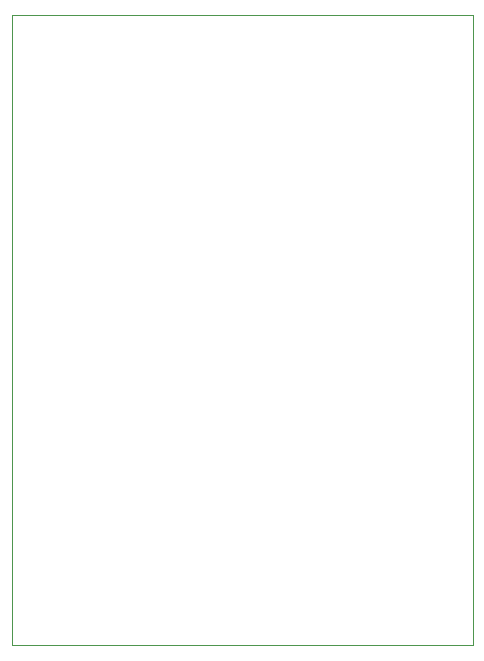
<source format=gbp>
G75*
%MOIN*%
%OFA0B0*%
%FSLAX25Y25*%
%IPPOS*%
%LPD*%
%AMOC8*
5,1,8,0,0,1.08239X$1,22.5*
%
%ADD10C,0.00000*%
D10*
X0003000Y0001800D02*
X0003000Y0211761D01*
X0156701Y0211761D01*
X0156701Y0001800D01*
X0003000Y0001800D01*
M02*

</source>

####################

INSTRUCTIONS TO FOLLOW
Reproduce every line above exactly as written, omitting the images.

REPLY
<source format=gbp>
G75*
%MOIN*%
%OFA0B0*%
%FSLAX25Y25*%
%IPPOS*%
%LPD*%
%AMOC8*
5,1,8,0,0,1.08239X$1,22.5*
%
%ADD10C,0.00000*%
D10*
X0003000Y0001800D02*
X0003000Y0211761D01*
X0156701Y0211761D01*
X0156701Y0001800D01*
X0003000Y0001800D01*
M02*

</source>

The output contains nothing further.